A.Shanthi, V.B.Preethi sudha, S.Lalitha and P.Venkatasubramanian*, Foundation for Revitalisation of Local Health Traditions (FRLHT), Jarakabande Kaval, Attur post via YelahankaBangalore – 560064, India


1st International Conference & Exhibition on Women's Health & Asian Traditional (WHAT) Medicine




Ayurveda, herbal formulations, Ipomoea mauritiana, enhance lactation, biological and chemical differences


Ayurveda is a traditional health system of India with its origin firmly rooted in Indian subcontinent, but its popularity increasing all over the world. In Ayurveda, an experienced traditional practitioner guides the preparation of herbal formulations. The efficacy of the formulation is dependent on the quality of raw drug ingredients, which in turn is determined by factors such as time and region of collection and method of processing. It is not sufficient to just use a raw drug of the correct botanical identity; it is equally important to use a raw drug collected at the right stage of maturity for it to have best potency.
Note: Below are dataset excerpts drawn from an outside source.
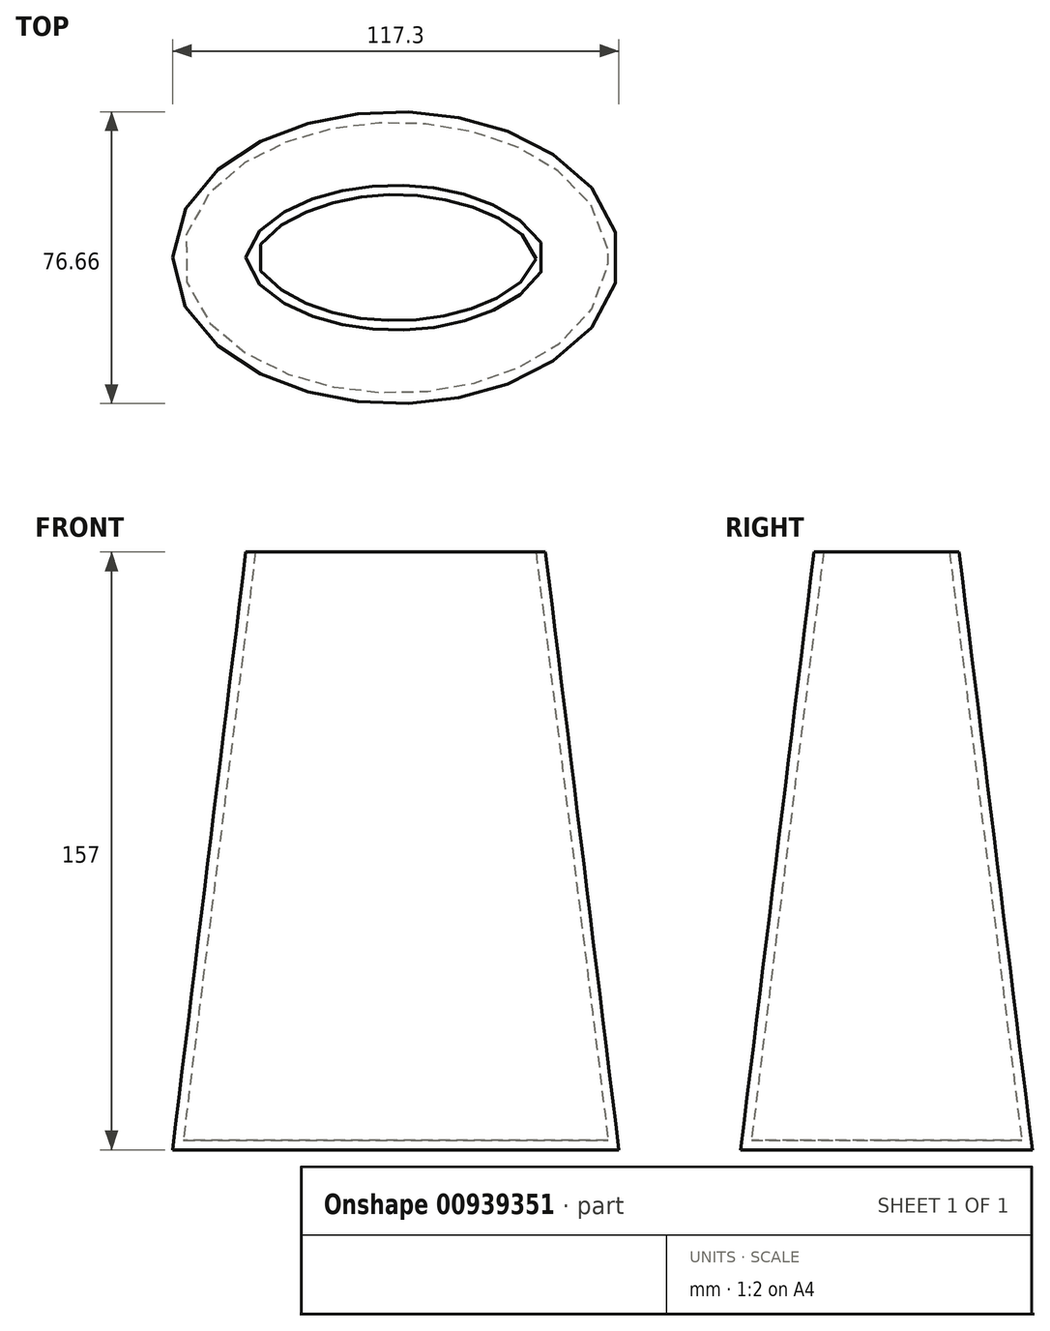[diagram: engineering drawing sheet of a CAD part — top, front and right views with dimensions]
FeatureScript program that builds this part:
annotation { "Feature Type Name" : "Feature", "Feature Type Description" : "" }
export const myFeature = defineFeature(function(context is Context, id is Id, definition is map)
    precondition{}
    {
        {
            var Q0;
            Q0=qCreatedBy(makeId("Top.planeOp"),FACE);
            var sketch = newSketch(context, id + "F0", { "sketchPlane" : qUnion([Q0])});
            skEllipse(sketch, "E0", {"center": v(0, 0) * mm, "majorRadius": 58.65 * mm, "minorRadius": 38.33 * mm, "majorAxis": v(1, 0)});
            skSolve(sketch);
        }
        {
            var Q0;
            Q0=makeQuery(id+"F0.imprint","IMPRINT",FACE,{"disambiguationData":[TD([[makeQuery(id+"F0.imprint","IMPRINT",EDGE,{"derivedFrom":sQuery(id+"F0.wireOp",EDGE,"E0")}),1.0]])]});
            extrude(context, id + "F1", {"entities" : qUnion([Q0]), "depth" : 157 * mm, "offsetDistance" : 25 * mm, "hasDraft" : true, "draftAngle" : 7 * degree, "draftPullDirection" : true});
        }
        {
            var Q0;
            Q0=makeQuery(id+"F1.opExtrude","CAP_FACE",FACE,{"disambiguationData":[OSD([sQuery(id+"F0.wireOp",EDGE,"E0")])],"isStart":false});
            shell(context, id + "F2", {"entities" : qUnion([Q0]), "thickness" : 2.5 * mm});
        }
    });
Ipomoea mauritiana (Jacq.) (Vidari- Sanskrit) is used in formulations to enhance lactation in nursing mothers. Only the mature tubers of the plant are used in traditional preparations. Immature tubers are discarded. The aim of the current study was to investigate the biological and chemical differences between mature and immature tubers. The mature tuber of Ipomoea mauritiana (Jacq.) was compared with the immature tuber to find out the differences in their phytoconstituents and their bioactivities. The chemical profiles of these tubers were distinguished using HPTLC and their biological activity was compared using Brine Shrimp Bioassay. Brine shrimp assay has been used in recent times to determine biological activity of medicinal plants. Brine shrimps are crustaceans that are extremely sensitive to their external environment so much so that this makes them useful in toxicity testing and screening of medicinal plants for biological activity. The procedure determines LC50, which is the concentration of plant extract that kills 50% of the shrimp nauplii used within 24hrs of contact with the extract. The bioactivity of the extracts is inversely proportional to the LC50 value. The method is rapid, reliable, inexpensive and convenient as an in-house general bioassay tool. The chemical and biological profiles showed that mature tuber had quantitatively and qualitatively more phytoconstituents and its biological activity was twice that of the immature tuber. Our further work is extended in isolating the phytoconstituent, which is distinctly present in mature tuber, and in characterising it. This phytoconstituent may be used in future for distinguishing mature tuber from the immature one and will be a relevant reference marker that is linked to efficacy.